Alas, my mind has been running circles around this article, just trying to get a grasp it and to understand if it's a joke or not. Allow me to highlight a few of my favorite parts:
The articles starts off with how Slatkin intends to change to orchestra seating around. The article reads:
Leonard Slatkin said at a press conference yesterday, “I feel that the listeners are distracted by seeing the faces of the musicians. By turning around, people will tire of looking at backsides and focus purely on the music.”"
While, I think that this might be an interesting experiment, I can't see this working out to better ones musical experience. Secondly, these performances are as much an aural experience as a visiual experience. As a musician, I want to see the performer's face and how they emote. Do they smile during the scherzo of such-and-such piece? Are they grooving along, moving their head a little to the latin rhythms in Roberto Sierra's symphonic works? That's just as much an element for me as the music itself. If you want people to enjoy the music for purely music's sake, then put a recording on in the concert hall. I'm sure they'll get rave reviews.
Besides that, doesn't one take into account the acoustical properties of each instrument and how sound travels from the stage to the audience. Aren't these multi-million dollar concert halls designed, by some of the greatest architects and sound engineers, to achieve the most sublime aural and acoustical nuances from an orchestra...that faces forward?
Here's another good one:
"Beethoven’s 5th will get a trimming, but with a different rationale.
“Many years ago, I did a production of Tosca in Hamburg. The director told me that since everyone knows the opera, he wanted to eliminate many of the traditions that have bogged the work down. So there was no church in the first act. The heroine did not leap to her death at the end. Yes, we were roundly booed, but I started wondering whether the same rationale could be applied to symphonic music.”
So for these performances of the overly familiar Beethoven score, the opening five bars will not be played, since everyone knows how they go. It will be straight into the 6th measure. In fact, every time the four-note motto comes in and is played loudly, the passage will either disappear or be performed softly.
Most of the soloists will be surprised to learn that the tuttis that usually herald the first entrance will go away. So no more three minute intro for either the Brahms 1st piano concerto or Violin Concerto.
Slatkin has a reason for this as well.
“We are not paying them to sit or stand around.”"
I'm not certain you really need to explain this one, I think his rationale is flawed. How can you eliminate motivic ideas in a composers work that he develops later on? Beethoven is the king of motivic ideas - that's like taking out the peach in the peach cobbler. Makes no sense.
And the intros to these concertos? What?
On the one hand, I can understand how you could promote these changes for one concert and make it an enlightening experience for the audience and orchestra alike. But for every concert?

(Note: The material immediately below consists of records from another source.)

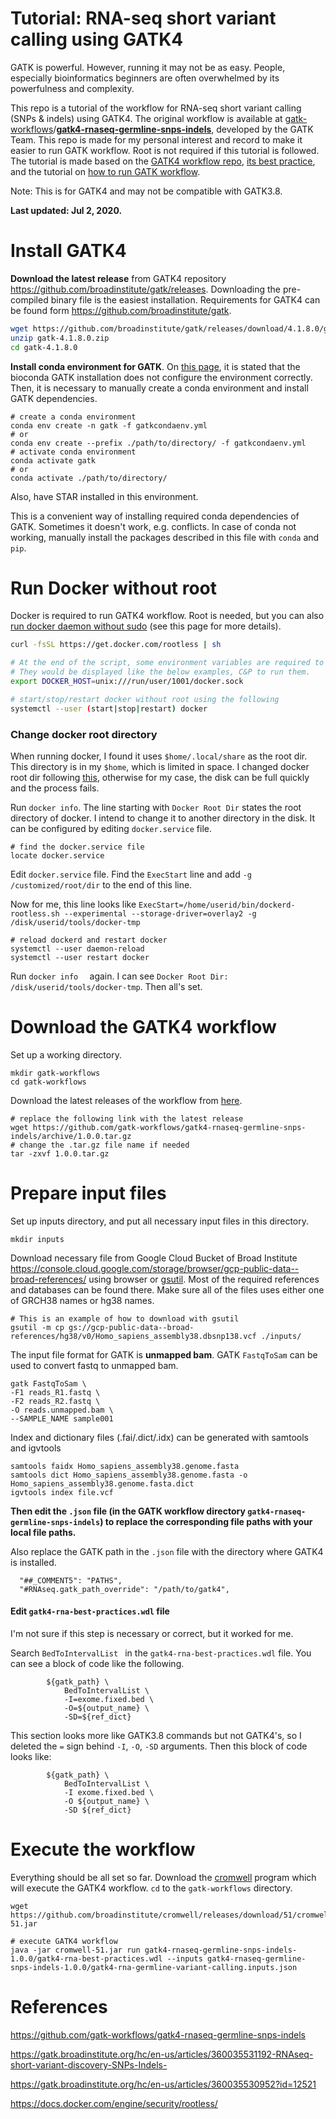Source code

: # Tutorial: RNA-seq short variant calling using GATK4

GATK is powerful. However, running it may not be as easy. People, especially bioinformatics beginners are often overwhelmed by its powerfulness and complexity. 

This repo is a tutorial of the workflow for RNA-seq short variant calling (SNPs & indels) using GATK4. The original workflow is available at [gatk-workflows](https://github.com/gatk-workflows)/**[gatk4-rnaseq-germline-snps-indels](https://github.com/gatk-workflows/gatk4-rnaseq-germline-snps-indels)**, developed by the GATK Team.  This repo is made for my personal interest and record to make it easier to run GATK workflow. Root is not required if this tutorial is followed. The tutorial is made based on the [GATK4 workflow repo](https://github.com/gatk-workflows/gatk4-rnaseq-germline-snps-indels), [its best practice](https://gatk.broadinstitute.org/hc/en-us/articles/360035531192-RNAseq-short-variant-discovery-SNPs-Indels-), and the tutorial on [how to run GATK workflow](https://gatk.broadinstitute.org/hc/en-us/articles/360035530952?id=12521). 

Note: This is for GATK4 and may not be compatible with GATK3.8.

**Last updated: Jul 2, 2020.**



# Install GATK4

**Download the latest release** from GATK4 repository https://github.com/broadinstitute/gatk/releases. Downloading the pre-compiled binary file is the easiest installation. Requirements for GATK4 can be found form https://github.com/broadinstitute/gatk.

```sh
wget https://github.com/broadinstitute/gatk/releases/download/4.1.8.0/gatk-4.1.8.0.zip
unzip gatk-4.1.8.0.zip
cd gatk-4.1.8.0
```



**Install conda environment for GATK**. On [this page](https://gatk.broadinstitute.org/hc/en-us/articles/360035889851--How-to-Install-and-use-Conda-for-GATK4), it is stated that the bioconda GATK installation does not configure the environment correctly. Then, it is necessary to manually create a conda environment and install GATK dependencies.

```shell
# create a conda environment
conda env create -n gatk -f gatkcondaenv.yml
# or 
conda env create --prefix ./path/to/directory/ -f gatkcondaenv.yml
# activate conda environment
conda activate gatk
# or
conda activate ./path/to/directory/
```

Also, have STAR installed in this environment.

This is a convenient way of installing required conda dependencies of GATK. Sometimes it doesn't work, e.g. conflicts. In case of conda not working, manually install the packages described in this file with `conda` and `pip`.



# Run Docker without root

Docker is required to run GATK4 workflow. Root is needed, but you can also [run docker daemon without sudo](https://docs.docker.com/engine/security/rootless/) (see this page for more details).

```sh
curl -fsSL https://get.docker.com/rootless | sh

# At the end of the script, some environment variables are required to be set.
# They would be displayed like the below examples, C&P to run them.
export DOCKER_HOST=unix:///run/user/1001/docker.sock

# start/stop/restart docker without root using the following
systemctl --user (start|stop|restart) docker
```



### Change docker root directory

When running docker, I found it uses `$home/.local/share` as the root dir. This directory is in my `$home`, which is limited in space. I changed docker root dir following [this](https://medium.com/@hsadanuwan/how-to-change-docker-default-data-directory-f884dac76c1f), otherwise for my case, the disk can be full quickly and the process fails.

Run `docker info`. The line starting with `Docker Root Dir` states the root directory of docker. I intend to change it to another directory in the disk. It can be configured by editing `docker.service` file.

```shell
# find the docker.service file
locate docker.service
```

Edit `docker.service` file. Find the `ExecStart` line and add `-g /customized/root/dir` to the end of this line. 

Now for me, this line looks like `ExecStart=/home/userid/bin/dockerd-rootless.sh --experimental --storage-driver=overlay2 -g /disk/userid/tools/docker-tmp`

```shell
# reload dockerd and restart docker
systemctl --user daemon-reload
systemctl --user restart docker
```

Run `docker info  ` again. I can see `Docker Root Dir: /disk/userid/tools/docker-tmp`. Then all's set.



# Download the GATK4 workflow

Set up a working directory.

```shell
mkdir gatk-workflows
cd gatk-workflows
```

Download the latest releases of the workflow from [here](https://github.com/gatk-workflows/gatk4-rnaseq-germline-snps-indels/releases).

```shell
# replace the following link with the latest release
wget https://github.com/gatk-workflows/gatk4-rnaseq-germline-snps-indels/archive/1.0.0.tar.gz 
# change the .tar.gz file name if needed
tar -zxvf 1.0.0.tar.gz
```



# Prepare input files

Set up inputs directory, and put all necessary input files in this directory.

```shell
mkdir inputs
```

Download necessary file from Google Cloud Bucket of Broad Institute https://console.cloud.google.com/storage/browser/gcp-public-data--broad-references/ using browser or [gsutil](https://cloud.google.com/storage/docs/gsutil_install#linux). Most of the required references and databases can be found there. Make sure all of the files uses either one of GRCH38 names or hg38 names.

```shell
# This is an example of how to download with gsutil
gsutil -m cp gs://gcp-public-data--broad-references/hg38/v0/Homo_sapiens_assembly38.dbsnp138.vcf ./inputs/
```



The input file format for GATK is **unmapped bam**. GATK `FastqToSam` can be used to convert fastq to unmapped bam.

```shell
gatk FastqToSam \
-F1 reads_R1.fastq \
-F2 reads_R2.fastq \
-O reads.unmapped.bam \
--SAMPLE_NAME sample001
```

Index and dictionary files (.fai/.dict/.idx) can be generated with samtools and igvtools

```shell
samtools faidx Homo_sapiens_assembly38.genome.fasta
samtools dict Homo_sapiens_assembly38.genome.fasta -o Homo_sapiens_assembly38.genome.fasta.dict 
igvtools index file.vcf 
```



**Then edit the `.json` file (in the GATK workflow directory `gatk4-rnaseq-germline-snps-indels`) to replace the corresponding file paths with your local file paths.**

Also replace the GATK path in the `.json` file with the directory where GATK4 is installed.  

```
  "##_COMMENT5": "PATHS",
  "#RNAseq.gatk_path_override": "/path/to/gatk4",
```



#### **Edit `gatk4-rna-best-practices.wdl` file**

I'm not sure if this step is necessary or correct, but it worked for me. 

Search `BedToIntervalList ` in the `gatk4-rna-best-practices.wdl` file. You can see a block of code like the following.

```
        ${gatk_path} \
            BedToIntervalList \
            -I=exome.fixed.bed \
            -O=${output_name} \
            -SD=${ref_dict}
```

This section looks more like GATK3.8 commands but not GATK4's, so I deleted the `=` sign behind `-I`, `-O`, `-SD` arguments. Then this block of code looks like:

            ${gatk_path} \
                BedToIntervalList \
                -I exome.fixed.bed \
                -O ${output_name} \
                -SD ${ref_dict}



# Execute the workflow

Everything should be all set so far. Download the [cromwell](https://github.com/broadinstitute/cromwell/releases) program which will execute the GATK4 workflow. `cd` to the `gatk-workflows` directory.

```shell
wget https://github.com/broadinstitute/cromwell/releases/download/51/cromwell-51.jar

# execute GATK4 workflow
java -jar cromwell-51.jar run gatk4-rnaseq-germline-snps-indels-1.0.0/gatk4-rna-best-practices.wdl --inputs gatk4-rnaseq-germline-snps-indels-1.0.0/gatk4-rna-germline-variant-calling.inputs.json
```





# References

https://github.com/gatk-workflows/gatk4-rnaseq-germline-snps-indels

https://gatk.broadinstitute.org/hc/en-us/articles/360035531192-RNAseq-short-variant-discovery-SNPs-Indels-

https://gatk.broadinstitute.org/hc/en-us/articles/360035530952?id=12521

https://docs.docker.com/engine/security/rootless/
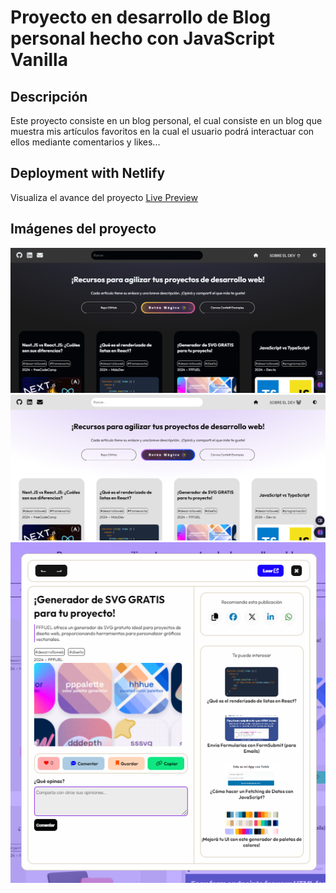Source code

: # Proyecto en desarrollo de Blog personal hecho con JavaScript Vanilla

## Descripción

Este proyecto consiste en un blog personal, el cual consiste en un blog que muestra mis artículos favoritos en la cual el usuario podrá interactuar con ellos mediante comentarios y likes... 

## Deployment with Netlify

Visualiza el avance del proyecto [Live Preview](https://pablotorrez-blog.netlify.app/)

## Imágenes del proyecto

![alt text](/assets/img/screen1-markdown.png "This is a sample image")
![alt text](/assets/img/screen2-markdown.png "This is a sample image")
![alt text](/assets/img/screen3-markdown.png "This is a sample image")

I just don't think the rationale justifies the means here.
I just feel like he's taking the lower joint of my clarinet from me, and telling me - okay, now play Beethoven 6.
This one made me laugh...
"Other emendations include orchestration changes. The opening of Stravinsky’s Rite of Spring, played by the bassoon in a high register, will now be intoned on the tuba, two octaves lower than printed.
“Tubists at the beginning of the 20th Century were not as facile as today’s artists. Bassoonists have plenty of solos. Why not let someone else have a chance at it?”"
Your justification for changing the opening is based on the fact that bassoonists have plenty of solos and that we should be fair and give someone else "a chance at it?"
But...I'm just...so confused.
I'm honestly and truly shocked about this article. I can't decide whether it's a joke or not. April fools - in September?
If you've been to a DSO concert lately - please inspire us with what you've seen. Is this true? And if so, how has it affected your listening experience?